The Digital Media Initiative was an abject disaster seen in The final damnation of the BBC’s £100m digital disaster, a textbook example of what not to do. But on the other hand, the corporation’s Ralph Rivera told the CDO Summit of the numerous successes scored in getting the BBC ready for a digital future in The digital challenge of turning BBC Online into The BBC online. And in a world where Netflix has become a force majeur, the BBC’s bold decision to scrap a terrestrial channel in favor of a purely online version is a bold statement of intent in the form of The BBC scraps a TV channel for a digital-only future.
2 - How not to do CRM
if it works this well I wish I’d been nicer to our customers much earlier.
Why? Bad CRM drives me potty and once again we honed in on far too many examples of this in practice across 2014. My personal favorite was the utterly batty and out of touch examples of hotel firms trying to fine guests for leaving bad reviews online - Fining guests for complaining on TripAdvisor? Some hotels just don’t get the new reality of customer feedback.
On a more painful perosnal note, my own experience of mobile carrier O2’s inability to match its offline and online customer experience still stings, as seen in A lesson from O2’s CRM as front line retail lets down customer services, while grocery chain J Sainsbury had one of the ‘best’ self-inflicted CRM woundings of the year in J Sainsbury’s shows how to destroy customer loyalty with your own loyalty scheme.
But the one guy who seems to have finally got the message is Michael O’Leary who’s discovered that not treating your customers as a flaming nuisance can pay dividends as he revealed in Ryanair CEO concedes being nice to customers does work as profits soar.
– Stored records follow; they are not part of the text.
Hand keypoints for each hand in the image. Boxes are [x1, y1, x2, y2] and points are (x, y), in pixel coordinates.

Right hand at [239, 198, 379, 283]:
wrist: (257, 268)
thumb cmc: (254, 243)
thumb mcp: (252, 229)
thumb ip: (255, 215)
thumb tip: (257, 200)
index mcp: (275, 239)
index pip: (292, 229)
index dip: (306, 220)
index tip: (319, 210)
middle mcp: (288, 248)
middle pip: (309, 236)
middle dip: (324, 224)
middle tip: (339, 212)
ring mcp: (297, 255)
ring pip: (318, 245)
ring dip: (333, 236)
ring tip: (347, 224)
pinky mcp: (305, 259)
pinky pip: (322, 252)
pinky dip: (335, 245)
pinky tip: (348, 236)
That said, this 'first response is care for the customer' mantra can be taken a tad too far...
1 - Let's forget the right to be forgotten.
Unworkable, unreasonable, and wrong!
I’ve already cited Europe’s cloudy belligerence, but that was far from the worst thing to come out of the Commission this year. That was effortlessly its backing for the odious Right to be Forgotten, a weapon offered up to every crooked businessman, corrupt politician and convicted criminal to erase evidence of their pasts from internet searches, as outlined in European court’s Google ruling provides a blunt instrument to rewrite history.
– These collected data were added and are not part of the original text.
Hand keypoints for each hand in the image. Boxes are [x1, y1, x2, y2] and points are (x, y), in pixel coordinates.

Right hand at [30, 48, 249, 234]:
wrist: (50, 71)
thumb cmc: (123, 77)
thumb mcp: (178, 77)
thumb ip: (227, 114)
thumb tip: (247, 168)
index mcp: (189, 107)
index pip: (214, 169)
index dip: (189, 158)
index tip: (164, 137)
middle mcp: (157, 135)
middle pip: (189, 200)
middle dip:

I’m not alone in my distaste for the terrifying potential of such a right, the most celebrated critics perhaps being Sir Tim Berners-Lee who exclusively told diginomica of his fear of the implications of such a power in Why Sir Tim Berners-Lee is frightened of the ‘right to be forgotten’.
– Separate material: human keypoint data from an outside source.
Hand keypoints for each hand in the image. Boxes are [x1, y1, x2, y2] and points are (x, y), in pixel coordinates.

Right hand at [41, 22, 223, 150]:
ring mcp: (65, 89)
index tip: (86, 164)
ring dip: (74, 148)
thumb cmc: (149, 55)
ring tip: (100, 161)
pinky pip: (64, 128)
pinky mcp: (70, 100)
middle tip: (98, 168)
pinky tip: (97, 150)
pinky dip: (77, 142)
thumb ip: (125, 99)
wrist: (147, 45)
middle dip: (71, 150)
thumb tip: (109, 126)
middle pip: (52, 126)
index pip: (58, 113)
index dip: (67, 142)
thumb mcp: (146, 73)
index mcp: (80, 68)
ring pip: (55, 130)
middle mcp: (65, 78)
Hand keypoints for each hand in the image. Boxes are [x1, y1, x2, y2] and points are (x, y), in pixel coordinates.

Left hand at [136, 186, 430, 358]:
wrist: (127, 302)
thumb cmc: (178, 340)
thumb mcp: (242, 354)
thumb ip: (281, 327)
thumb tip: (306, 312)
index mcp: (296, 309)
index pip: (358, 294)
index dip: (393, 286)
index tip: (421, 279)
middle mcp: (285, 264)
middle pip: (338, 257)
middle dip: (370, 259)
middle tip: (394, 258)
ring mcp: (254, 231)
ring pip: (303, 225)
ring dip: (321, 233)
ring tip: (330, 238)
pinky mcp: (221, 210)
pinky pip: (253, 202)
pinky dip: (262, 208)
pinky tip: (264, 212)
Fortunately this is to be yet another area in which the UK is to be at loggerheads with the European Commission, opposing its bloody-minded determination to enshrine the Right to be Forgotten in new data protection legislation as reported in UK tells EU to forget the unworkable, unreasonable, wrong right to be forgotten. But this is going to be a tough fight as the new European Commissioner for Justice has nailed her colors to the mast immediately and declared that everyone who opposes her point of view is in the wrong, as seen in I’m right, you’re wrong, says Europe’s new Justice Commissioner to data privacy critics. Sigh.:-(
Disclosure: at time of writing, Infor, NetSuite, Oracle, Salesforce are all premier partners of diginomica while Coupa and Marketo are partners.